Côté faune, plusieurs espèces protégées font de la forêt leur maison : on y entend la hulotte au crépuscule, l’azuré des mouillères frôle les ajoncs, des cerfs apparaissent parfois en bordure, au petit matin. Les ornithologues amateurs aiment la diversité : plus de 80 espèces recensées sur un périmètre réduit. Cette vitalité est entretenue, volontairement : 4 000 hectares appartiennent à une association, le Groupement Forestier de Brocéliande, qui assure une gestion respectueuse (source : groupement-forestier-broceliande.fr).

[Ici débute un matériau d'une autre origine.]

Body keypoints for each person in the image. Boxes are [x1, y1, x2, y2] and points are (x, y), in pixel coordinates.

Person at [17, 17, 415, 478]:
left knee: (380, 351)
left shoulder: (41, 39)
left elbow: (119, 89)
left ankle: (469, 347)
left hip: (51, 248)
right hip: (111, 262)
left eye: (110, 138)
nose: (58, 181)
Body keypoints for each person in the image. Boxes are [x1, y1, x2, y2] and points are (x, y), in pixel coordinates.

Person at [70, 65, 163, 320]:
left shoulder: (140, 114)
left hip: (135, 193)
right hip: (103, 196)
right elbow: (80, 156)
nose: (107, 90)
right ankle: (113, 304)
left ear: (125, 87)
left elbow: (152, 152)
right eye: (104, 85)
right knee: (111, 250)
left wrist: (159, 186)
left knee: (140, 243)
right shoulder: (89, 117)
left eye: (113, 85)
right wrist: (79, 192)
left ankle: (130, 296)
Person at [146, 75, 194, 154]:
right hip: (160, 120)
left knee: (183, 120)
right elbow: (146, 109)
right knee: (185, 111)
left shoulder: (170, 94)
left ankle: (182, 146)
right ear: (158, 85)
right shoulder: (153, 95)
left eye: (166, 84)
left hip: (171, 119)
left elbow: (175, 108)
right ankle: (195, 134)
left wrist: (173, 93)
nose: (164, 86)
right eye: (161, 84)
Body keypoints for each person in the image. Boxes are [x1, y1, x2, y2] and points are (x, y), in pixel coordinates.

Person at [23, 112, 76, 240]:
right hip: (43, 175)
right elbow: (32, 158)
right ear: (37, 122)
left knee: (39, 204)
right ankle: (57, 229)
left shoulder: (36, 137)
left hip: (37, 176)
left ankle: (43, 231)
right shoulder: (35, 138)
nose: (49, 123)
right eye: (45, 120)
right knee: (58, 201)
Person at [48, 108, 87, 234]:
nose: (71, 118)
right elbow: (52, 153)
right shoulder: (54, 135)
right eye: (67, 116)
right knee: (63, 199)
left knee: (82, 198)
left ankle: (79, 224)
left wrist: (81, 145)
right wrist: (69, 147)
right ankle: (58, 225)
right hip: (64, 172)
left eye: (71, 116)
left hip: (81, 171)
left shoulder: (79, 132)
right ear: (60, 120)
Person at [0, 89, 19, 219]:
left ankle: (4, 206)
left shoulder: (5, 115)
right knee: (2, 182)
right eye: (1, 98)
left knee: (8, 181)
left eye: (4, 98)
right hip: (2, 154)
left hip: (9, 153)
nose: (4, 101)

La forêt de Brocéliande n’a pas été figée dans l’histoire. On y croise aussi bien des marcheurs, sacs sur le dos, que des bûcherons, ou des artistes venus chercher silence et inspiration. Le paysage, marqué jadis par les charbonniers, les forgeurs et les exploitants de schiste, porte toujours la trace de cette activité humaine. Pas de folklore plaqué : ici, la vie locale est discrètement mêlée au décor.